This is after the fact as well but since I bought a new TGSUVPROA about six weeks ago I thought I'd give you an idea of my experience with the unit. If nothing else it might give you an idea of what to expect. I like the auger but I don't like that it always turns the same speed as the spinner because you can't separate the spread width from the volume of salt spread. That aside I really like the unit. The controller is very good and the overall construction is really good. I've only had one issue with material bridging, the second pallet I ran through it was finer salt, LOTS of fines. This unit does NOT like fines, the coarser/dryer the salt the happier it is. On the flip side it throws the BB sized calcium chloride pellets without any problem whatsoever so it might just be the moisture. Coarser salt the moisture doesn't cause bridging so just stick with coarser salt. It's a very reliable, very consistent unit, once you figure out the settings for the spread you want and get used to the initial blast on start up the thing is a breeze to operate. I've run 5 pallets of salt through it so far this season and this spreader has been great. I also mounted a spotlight to the lid and wired it into the vibrator control so I can turn on the spotlight by hitting the vibrator button on the controller which lets me see how the spread is at night. The only other gripe I have is that you have to hold the power button for a couple seconds to turn it off. An instant on instant off switch would make this thing almost perfect for what it's supposed to do.
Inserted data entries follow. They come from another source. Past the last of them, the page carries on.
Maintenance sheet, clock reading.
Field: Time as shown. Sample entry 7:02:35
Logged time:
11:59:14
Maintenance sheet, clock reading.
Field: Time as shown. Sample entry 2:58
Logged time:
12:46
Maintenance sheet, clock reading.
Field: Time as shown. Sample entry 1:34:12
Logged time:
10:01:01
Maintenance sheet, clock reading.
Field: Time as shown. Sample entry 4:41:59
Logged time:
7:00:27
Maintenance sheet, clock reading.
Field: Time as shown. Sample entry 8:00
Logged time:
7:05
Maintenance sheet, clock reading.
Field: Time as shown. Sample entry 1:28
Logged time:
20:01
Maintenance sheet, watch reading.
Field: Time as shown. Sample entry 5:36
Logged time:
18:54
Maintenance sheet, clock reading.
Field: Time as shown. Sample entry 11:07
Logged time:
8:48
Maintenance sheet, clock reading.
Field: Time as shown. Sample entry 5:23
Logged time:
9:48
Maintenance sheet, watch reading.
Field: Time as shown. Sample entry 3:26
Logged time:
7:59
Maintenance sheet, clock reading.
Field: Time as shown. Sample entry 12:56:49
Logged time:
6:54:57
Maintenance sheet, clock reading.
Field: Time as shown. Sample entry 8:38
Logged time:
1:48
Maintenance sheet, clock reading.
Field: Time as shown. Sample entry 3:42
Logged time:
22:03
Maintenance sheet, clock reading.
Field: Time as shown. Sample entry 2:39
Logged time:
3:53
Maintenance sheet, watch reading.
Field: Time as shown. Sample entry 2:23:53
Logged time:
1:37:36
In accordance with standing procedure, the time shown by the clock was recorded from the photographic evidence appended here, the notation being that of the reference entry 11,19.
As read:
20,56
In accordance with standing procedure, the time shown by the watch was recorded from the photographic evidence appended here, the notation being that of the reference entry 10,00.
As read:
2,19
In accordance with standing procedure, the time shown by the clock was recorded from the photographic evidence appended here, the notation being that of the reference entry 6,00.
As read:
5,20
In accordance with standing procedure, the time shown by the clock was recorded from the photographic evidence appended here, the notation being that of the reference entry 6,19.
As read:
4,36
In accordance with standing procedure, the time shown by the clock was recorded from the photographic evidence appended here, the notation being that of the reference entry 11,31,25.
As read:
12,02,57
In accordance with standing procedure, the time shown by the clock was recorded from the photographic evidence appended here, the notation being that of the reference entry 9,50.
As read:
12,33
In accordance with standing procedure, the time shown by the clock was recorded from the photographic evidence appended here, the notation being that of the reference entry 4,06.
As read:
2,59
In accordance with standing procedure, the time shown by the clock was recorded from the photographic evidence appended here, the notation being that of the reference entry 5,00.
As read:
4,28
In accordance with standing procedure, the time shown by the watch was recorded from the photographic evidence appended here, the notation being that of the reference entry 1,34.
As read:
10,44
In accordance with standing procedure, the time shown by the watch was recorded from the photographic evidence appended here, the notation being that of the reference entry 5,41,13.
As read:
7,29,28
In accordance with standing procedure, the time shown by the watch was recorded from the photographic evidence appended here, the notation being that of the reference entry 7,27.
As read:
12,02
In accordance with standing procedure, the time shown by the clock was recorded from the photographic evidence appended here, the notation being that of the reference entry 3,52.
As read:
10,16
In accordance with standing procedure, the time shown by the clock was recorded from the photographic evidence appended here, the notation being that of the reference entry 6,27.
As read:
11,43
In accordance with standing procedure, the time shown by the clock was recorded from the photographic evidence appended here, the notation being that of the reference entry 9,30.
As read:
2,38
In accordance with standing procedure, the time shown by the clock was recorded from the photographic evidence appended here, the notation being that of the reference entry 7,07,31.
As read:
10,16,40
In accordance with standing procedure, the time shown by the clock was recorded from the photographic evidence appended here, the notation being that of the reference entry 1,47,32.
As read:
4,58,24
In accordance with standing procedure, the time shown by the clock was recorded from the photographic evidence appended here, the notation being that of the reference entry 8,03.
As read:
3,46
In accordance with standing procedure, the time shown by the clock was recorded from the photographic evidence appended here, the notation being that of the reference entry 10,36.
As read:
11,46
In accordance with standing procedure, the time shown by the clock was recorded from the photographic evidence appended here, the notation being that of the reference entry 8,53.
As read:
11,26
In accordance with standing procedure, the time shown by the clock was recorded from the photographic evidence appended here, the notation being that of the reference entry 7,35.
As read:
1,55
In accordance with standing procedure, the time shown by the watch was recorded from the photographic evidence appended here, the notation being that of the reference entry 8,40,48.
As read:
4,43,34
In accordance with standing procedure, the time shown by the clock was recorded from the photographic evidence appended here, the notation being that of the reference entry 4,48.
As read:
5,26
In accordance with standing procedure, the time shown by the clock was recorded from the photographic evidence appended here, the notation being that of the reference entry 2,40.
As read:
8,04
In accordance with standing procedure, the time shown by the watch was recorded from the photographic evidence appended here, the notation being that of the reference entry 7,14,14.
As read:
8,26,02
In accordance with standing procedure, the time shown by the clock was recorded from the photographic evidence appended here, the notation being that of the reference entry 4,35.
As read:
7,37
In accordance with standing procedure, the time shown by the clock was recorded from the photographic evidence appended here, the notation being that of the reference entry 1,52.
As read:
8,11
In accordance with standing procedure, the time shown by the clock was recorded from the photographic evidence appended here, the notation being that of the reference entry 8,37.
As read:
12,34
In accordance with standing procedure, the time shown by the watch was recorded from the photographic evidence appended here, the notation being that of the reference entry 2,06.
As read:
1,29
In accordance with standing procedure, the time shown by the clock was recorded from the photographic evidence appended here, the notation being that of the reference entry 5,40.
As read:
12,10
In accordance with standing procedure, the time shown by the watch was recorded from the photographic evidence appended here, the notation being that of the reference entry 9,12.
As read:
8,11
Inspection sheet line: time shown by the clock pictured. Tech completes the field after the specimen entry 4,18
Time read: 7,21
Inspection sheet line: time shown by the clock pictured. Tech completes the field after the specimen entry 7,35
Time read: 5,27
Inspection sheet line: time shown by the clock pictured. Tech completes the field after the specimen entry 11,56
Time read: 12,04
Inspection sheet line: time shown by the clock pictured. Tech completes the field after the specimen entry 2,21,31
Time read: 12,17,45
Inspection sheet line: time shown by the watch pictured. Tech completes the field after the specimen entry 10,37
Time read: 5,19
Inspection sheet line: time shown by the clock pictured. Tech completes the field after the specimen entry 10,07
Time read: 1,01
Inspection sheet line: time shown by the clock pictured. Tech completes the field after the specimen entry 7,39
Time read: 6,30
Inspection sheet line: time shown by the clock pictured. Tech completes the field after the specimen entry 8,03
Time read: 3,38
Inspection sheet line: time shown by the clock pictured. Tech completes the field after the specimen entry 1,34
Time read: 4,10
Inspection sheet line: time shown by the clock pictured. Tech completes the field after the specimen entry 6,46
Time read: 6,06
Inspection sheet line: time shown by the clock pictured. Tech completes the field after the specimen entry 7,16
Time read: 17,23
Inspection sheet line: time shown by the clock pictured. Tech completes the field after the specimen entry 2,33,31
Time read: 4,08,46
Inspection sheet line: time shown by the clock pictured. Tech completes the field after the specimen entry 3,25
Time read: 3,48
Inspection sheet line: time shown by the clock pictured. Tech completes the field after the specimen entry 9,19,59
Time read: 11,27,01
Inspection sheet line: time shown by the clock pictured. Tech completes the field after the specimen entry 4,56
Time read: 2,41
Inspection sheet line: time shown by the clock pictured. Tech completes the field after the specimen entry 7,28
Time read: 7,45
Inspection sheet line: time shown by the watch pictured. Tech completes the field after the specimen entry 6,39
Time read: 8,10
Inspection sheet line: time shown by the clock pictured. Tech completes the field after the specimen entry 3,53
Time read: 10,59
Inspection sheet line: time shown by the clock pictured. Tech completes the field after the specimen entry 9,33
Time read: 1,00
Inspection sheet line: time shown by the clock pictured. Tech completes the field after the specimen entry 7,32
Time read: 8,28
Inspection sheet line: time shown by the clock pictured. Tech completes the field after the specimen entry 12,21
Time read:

Still for small accounts it's a home run, it's already paid for itself twice over this season. Stick with coarse bagged salt and clean the spinner area off after you use it and this thing is gonna make you happy.


----------



## MahonLawnCare (Nov 18, 2007)

I agree....it doesn't like the finer material. I tried to spread Pelladow in one of my condo drives when it was really icy out and it just ran straight through to the bottom. it blows through fine salt. it def. prefers the Morton salt in my area instead of my Louisiana finer salt because it is very course. But once you get use to the controller and the speed it works fine. I tend to run mine about 35-40 and then blast around entrances so it's tracked. It will eat up salt if you run it over 50


----------



## yardatwork (Jan 21, 2009)

I have the TGSUV1B. Only difference from mine to the PRO...PRO has a bigger motor and some have the auger. My motor is totally sealed. Only four of my 21 clients ask for salting. I use only water softener salt...works like a gem. Regular rock salt tends to get damp and stick to the sides and without an auger or vib kit...no go. Personally for the money...it's the best bet. I was looking at a SnowEx, but it had no lid. That is the dumbest thing I've heard of...snow is wet, roads are wet...moisture + salt...not good for spreader. So, I went with the SaltDogg and love it.


----------